The world held together by silence is always the first to break.
Khương Triều Dạ woke at 3:33 AM.
No alarm. No sound. Just a cold sweat on his neck and the distinct taste of iron on his tongue. He sat upright in the dark, eyes wide, hands trembling—though he didn't know why.
His body remembered something his mind did not.
The room was the same. Cracked ceiling, blinking red from the smoke detector. Fan spinning slow like a broken clock hand. The lamp on the desk glowed faintly, flickering once.
Then again.
Then died.
He turned his head.
And saw someone sitting at the edge of his bed.
---
Segment I: The Pale Twin
It looked like him.
Same face. Same eyes. Same hair. But skin pale, waxen—like paper soaked in water. The twin stared at him, unmoving, and spoke in a voice as dry as static:
"You left the door open."
Khương Triều Dạ couldn't respond. His throat felt sewn shut.
The figure leaned closer.
"They walked in."
And then—it disappeared.
Not in a flash. Not in a puff.
It simply folded out of existence.
He blinked. The room was empty.
The bed was undisturbed.
But something whispered at the back of his skull:
> Remember this shape.
---
Segment II: The Stairwell of Names
Later that day, Khương Triều Dạ found himself wandering.
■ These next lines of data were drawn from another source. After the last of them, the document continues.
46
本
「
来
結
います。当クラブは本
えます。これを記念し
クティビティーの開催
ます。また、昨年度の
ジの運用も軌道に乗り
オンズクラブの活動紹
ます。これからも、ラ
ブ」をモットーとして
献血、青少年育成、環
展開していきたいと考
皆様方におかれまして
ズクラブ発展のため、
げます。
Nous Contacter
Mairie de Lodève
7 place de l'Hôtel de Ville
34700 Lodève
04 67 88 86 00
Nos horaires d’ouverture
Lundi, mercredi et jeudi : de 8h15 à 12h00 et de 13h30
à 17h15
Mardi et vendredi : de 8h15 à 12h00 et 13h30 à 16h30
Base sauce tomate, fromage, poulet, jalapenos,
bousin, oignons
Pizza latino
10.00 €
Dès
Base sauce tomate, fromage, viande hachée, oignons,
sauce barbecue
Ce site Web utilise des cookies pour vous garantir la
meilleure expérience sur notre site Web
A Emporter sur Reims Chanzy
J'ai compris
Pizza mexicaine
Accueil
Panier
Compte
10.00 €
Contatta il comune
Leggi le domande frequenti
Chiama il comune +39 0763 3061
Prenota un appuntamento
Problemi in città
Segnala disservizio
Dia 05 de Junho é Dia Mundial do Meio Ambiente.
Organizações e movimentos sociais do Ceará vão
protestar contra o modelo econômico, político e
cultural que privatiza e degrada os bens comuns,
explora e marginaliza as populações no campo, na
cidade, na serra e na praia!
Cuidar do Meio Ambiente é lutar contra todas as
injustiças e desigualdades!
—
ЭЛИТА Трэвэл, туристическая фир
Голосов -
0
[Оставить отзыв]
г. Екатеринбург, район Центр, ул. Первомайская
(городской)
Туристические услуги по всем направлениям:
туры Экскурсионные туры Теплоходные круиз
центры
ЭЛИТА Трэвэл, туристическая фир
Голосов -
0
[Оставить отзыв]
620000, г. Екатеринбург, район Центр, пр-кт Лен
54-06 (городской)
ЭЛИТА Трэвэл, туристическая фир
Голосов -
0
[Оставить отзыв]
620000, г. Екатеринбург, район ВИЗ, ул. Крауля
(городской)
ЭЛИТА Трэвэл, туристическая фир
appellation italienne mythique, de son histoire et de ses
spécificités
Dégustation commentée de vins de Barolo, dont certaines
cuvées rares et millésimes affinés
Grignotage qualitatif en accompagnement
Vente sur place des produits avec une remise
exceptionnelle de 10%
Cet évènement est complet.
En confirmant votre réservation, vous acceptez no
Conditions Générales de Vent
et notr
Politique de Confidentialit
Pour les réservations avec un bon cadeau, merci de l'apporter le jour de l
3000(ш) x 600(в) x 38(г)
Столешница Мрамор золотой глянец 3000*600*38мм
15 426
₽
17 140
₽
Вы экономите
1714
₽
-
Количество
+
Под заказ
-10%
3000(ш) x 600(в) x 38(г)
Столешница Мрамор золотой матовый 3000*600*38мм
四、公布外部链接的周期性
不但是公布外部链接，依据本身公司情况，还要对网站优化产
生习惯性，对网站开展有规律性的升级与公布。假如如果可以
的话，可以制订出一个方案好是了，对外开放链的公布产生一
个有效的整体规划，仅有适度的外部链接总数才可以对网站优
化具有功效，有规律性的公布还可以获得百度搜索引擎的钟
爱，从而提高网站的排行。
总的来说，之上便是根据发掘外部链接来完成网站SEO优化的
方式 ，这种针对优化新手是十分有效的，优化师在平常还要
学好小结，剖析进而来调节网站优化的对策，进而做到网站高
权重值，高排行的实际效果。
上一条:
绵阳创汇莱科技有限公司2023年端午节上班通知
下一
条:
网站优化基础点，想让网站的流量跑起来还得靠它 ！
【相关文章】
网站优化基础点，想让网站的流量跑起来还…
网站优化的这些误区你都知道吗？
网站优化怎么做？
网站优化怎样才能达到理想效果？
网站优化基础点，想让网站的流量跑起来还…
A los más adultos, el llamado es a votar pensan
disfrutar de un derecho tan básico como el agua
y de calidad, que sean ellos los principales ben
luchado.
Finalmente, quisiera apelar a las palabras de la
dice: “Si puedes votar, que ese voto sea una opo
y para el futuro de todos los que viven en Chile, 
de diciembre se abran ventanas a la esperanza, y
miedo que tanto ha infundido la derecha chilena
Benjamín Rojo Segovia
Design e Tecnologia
He had no memory of leaving the office. His hands were still ink-smudged from his ledger. But the sun was already setting, and his shoes echoed against old tile floors.
The stairwell was unfamiliar. Rust on the railings. Fluorescent lights humming like a throat full of bees.
He descended one floor. Then another.
Then another.
On the fifth floor down, he saw names etched onto the walls—thousands of them. Written in charcoal, pencil, blood. Some crossed out. Some fading. Some recent.
He found his name.
Three times.
One crossed out. One smudged. One fresh.
He touched the newest one.
The wall pulsed beneath his fingertips.
> Khương Triều Dạ. Error: Host Identified. Soul Fragment Detected.
A voice whispered from the stairwell:
"You are not alone in here."
---
Segment III: The Woman in Reverse
Back in the real world—if this still qualified—he entered a café to escape the creeping cold.
Soft jazz. Coffee. Normal people. Breathing. Laughing.
He sat by the window, ordered black coffee. His hands stopped shaking. For a moment, he pretended to be ordinary.
Then he saw her.
A woman across the room, dressed in black. Pale. Hair tied back. But her eyes blinked in reverse—closing from the bottom up. She was facing the counter, but her reflection in the café's glass faced him.
She smiled.
Her reflection moved when she did not.
Khương Triều Dạ stood and left without finishing his drink.
---
Segment IV: Memory That Wasn't His
That night, he dreamed.
No. Not dreamed.
He remembered.
He stood on a shore of black sand. Waves rolled in, hissing with blood. Above him, the sky was full of empty eye sockets. Stars that watched.
A child stood next to him. Clothed in shadow. Its face blurred, but its voice unmistakable.
"We were one once. Now we are fragments."
Khương Triều Dạ fell to his knees. The sand split open beneath him.
Inside—bones. Dozens of skeletons twisted together like vines.
One of them looked up at him and said:
"You're wearing my name."
---
Segment V: The Sound Beneath the Floor
Back in his apartment, silence reigned.
He sat at the desk, staring at a blank page. Trying to draw. Trying to write. Trying to anchor himself to anything.
Then he heard it.
Scratching.
Beneath the floorboards.
Not rats. Not pipes.
Scratching in a rhythm.
Like fingers tapping in code:
tap–tap–tap tap... tap–tap.
He pressed his ear to the ground.
It whispered:
"One soul. Three cages. Six locks."
---
Segment VI: The Mirror Watches
Before bed, he dared look again in the mirror.
He stared.
Waited.
Behind him, something stirred.
But it was his own reflection that spoke:
"Do you remember which version of you survived?"
Khương Triều Dạ touched the glass.
It was warm.
It pulsed.
And his reflection smiled—half a second late.